Chloé Morin : Le mouvement des Gilets jaunes est exceptionnel à bien des égards - mouvement « horizontal », aussi radical dans ses revendication que diffus, dont la popularité augmente en dépit de modes d’action parfois contestables… - mais il est un élément qui fait de la situation actuelle une situation tout à fait inédite : il s’inscrit dans un paysage politique où toutes les institutions qui auraient pu jouer l’intermédiaire, canaliser, modérer, et donner un débouché politique, sont à terre.

Elles ne sont pas à terre simplement à cause de l’habileté tactique d’un Emmanuel Macron, mais en raison d’une faiblesse structurelle : la défiance abyssale que nous mesurons depuis de nombreuses années (par exemple dans Fractures Françaises : 12% de confiance dans les partis politiques, 69% pensent que la plupart des hommes politiques sont corrompus, 83% qui pensent que les hommes et femmes politiques agissent avant tout en fonction de leurs intérêts personnels, 76% qui pensent que le système démocratique fonctionne plutôt mal et que leurs idées sont mal représentées…). Or, cette défiance frappe également tous les partis, tous les intermédiaires, toutes les institutions.. Le mouvement des gilets jaunes est en réalité le premier mouvement politique de l’ère de la défiance absolue. Il est sans doute d’autant plus violent que les espoirs placés en Emmanuel Macron sur le front économiques étaient grands. Mais nous en arrivons à un point où il n’y a pas de corde de rappel ou de « sauveur » ou de « médiateur » crédible, un stade où le principe même de la représentation, qui est à la base de notre fonctionnement démocratique, est délégitimé.

Contenu des données »
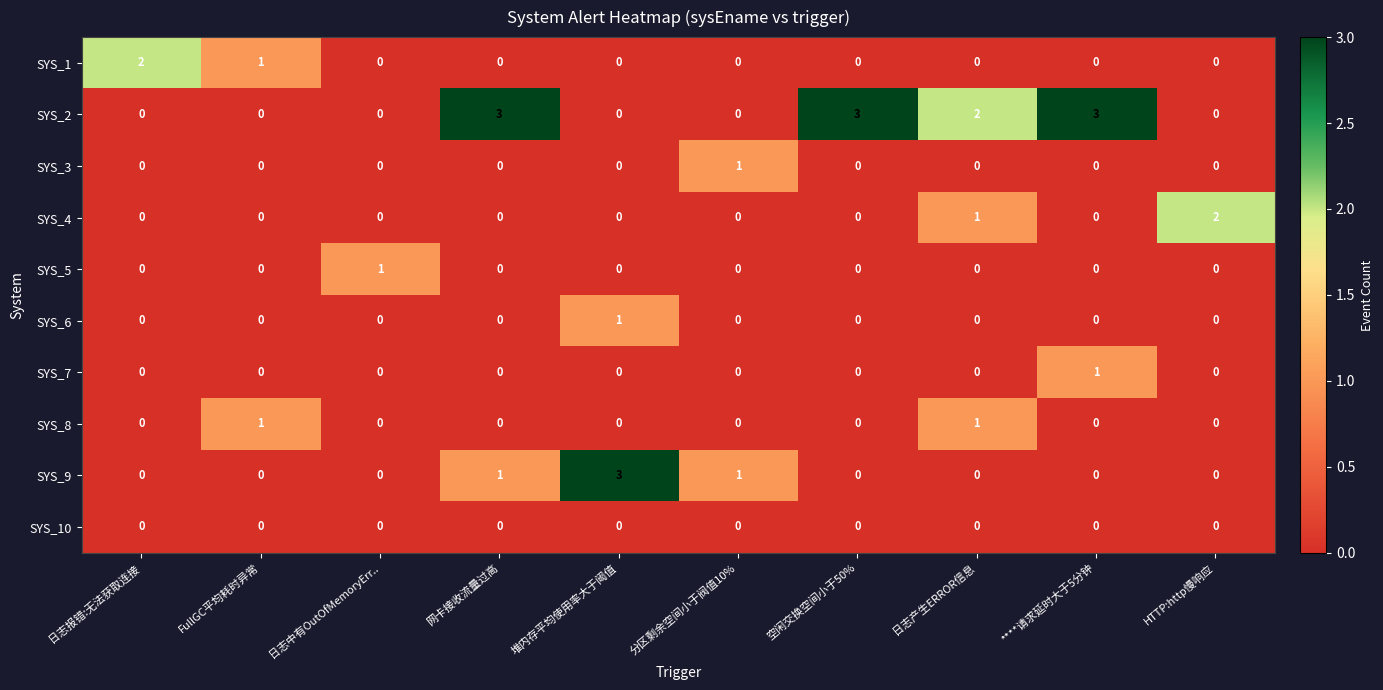

The SYS_3 series shows 0 at 空闲交换空间小于50%. True or false?

True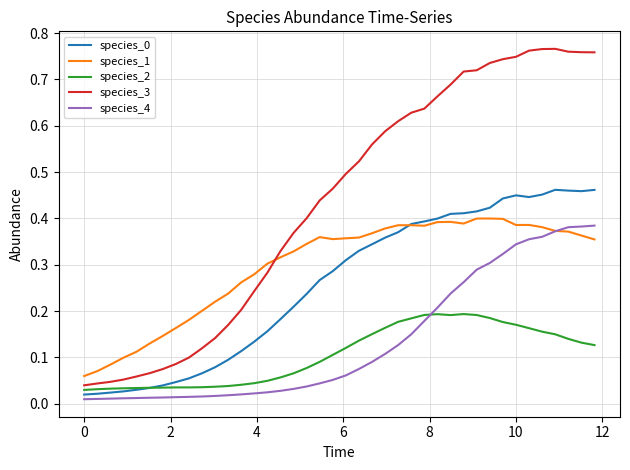

Which series has the largest total across all categories?

species_3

Consigne 1 » Recopiez fidèlement le passage du texte d'étude allant de « Chloé Morin : Le » jusqu'à « sont à terre. » inclus.
Consigne 2 »
Répondez à ces questions à l'aide du texte d'étude :
(a) Quel adjectif, placé entre guillemets, sert à qualifier le mouvement des Gilets jaunes dans le premier paragraphe ?
(b) Quel pourcentage de confiance dans les partis politiques est cité d'après Fractures Françaises ?
(c) De quelle ère le mouvement des Gilets jaunes est-il présenté comme le premier mouvement politique ?
Consigne 3 » Reformulez sous forme de liste le paragraphe du texte d'étude qui commence par « Elles ne sont pas à terre », en conservant ses faits essentiels.

Zone de réponse 1 »
Chloé Morin : Le mouvement des Gilets jaunes est exceptionnel à bien des égards - mouvement « horizontal », aussi radical dans ses revendication que diffus, dont la popularité augmente en dépit de modes d’action parfois contestables… - mais il est un élément qui fait de la situation actuelle une situation tout à fait inédite : il s’inscrit dans un paysage politique où toutes les institutions qui auraient pu jouer l’intermédiaire, canaliser, modérer, et donner un débouché politique, sont à terre.

Zone de réponse 2 »
(a) « horizontal »
(b) 12 %
(c) De l'ère de la défiance absolue.

Zone de réponse 3 »
- Les institutions intermédiaires sont à terre non seulement à cause de l'habileté tactique d'Emmanuel Macron, mais en raison d'une faiblesse structurelle : une défiance abyssale mesurée depuis de nombreuses années.
- Chiffres de Fractures Françaises :
  - 12 % de confiance dans les partis politiques.
  - 69 % pensent que la plupart des hommes politiques sont corrompus.
  - 83 % estiment que les hommes et femmes politiques agissent avant tout selon leurs intérêts personnels.
  - 76 % jugent que le système démocratique fonctionne plutôt mal et que leurs idées sont mal représentées.
- Cette défiance frappe tous les partis, tous les intermédiaires et toutes les institutions.
- Le mouvement des Gilets jaunes est le premier mouvement politique de l'ère de la défiance absolue.
- Sa violence s'explique sans doute par les grands espoirs placés en Emmanuel Macron sur le front économique.
- Il n'existe plus de corde de rappel, ni de « sauveur » ou de « médiateur » crédible.
- Le principe même de la représentation, à la base du fonctionnement démocratique, est délégitimé.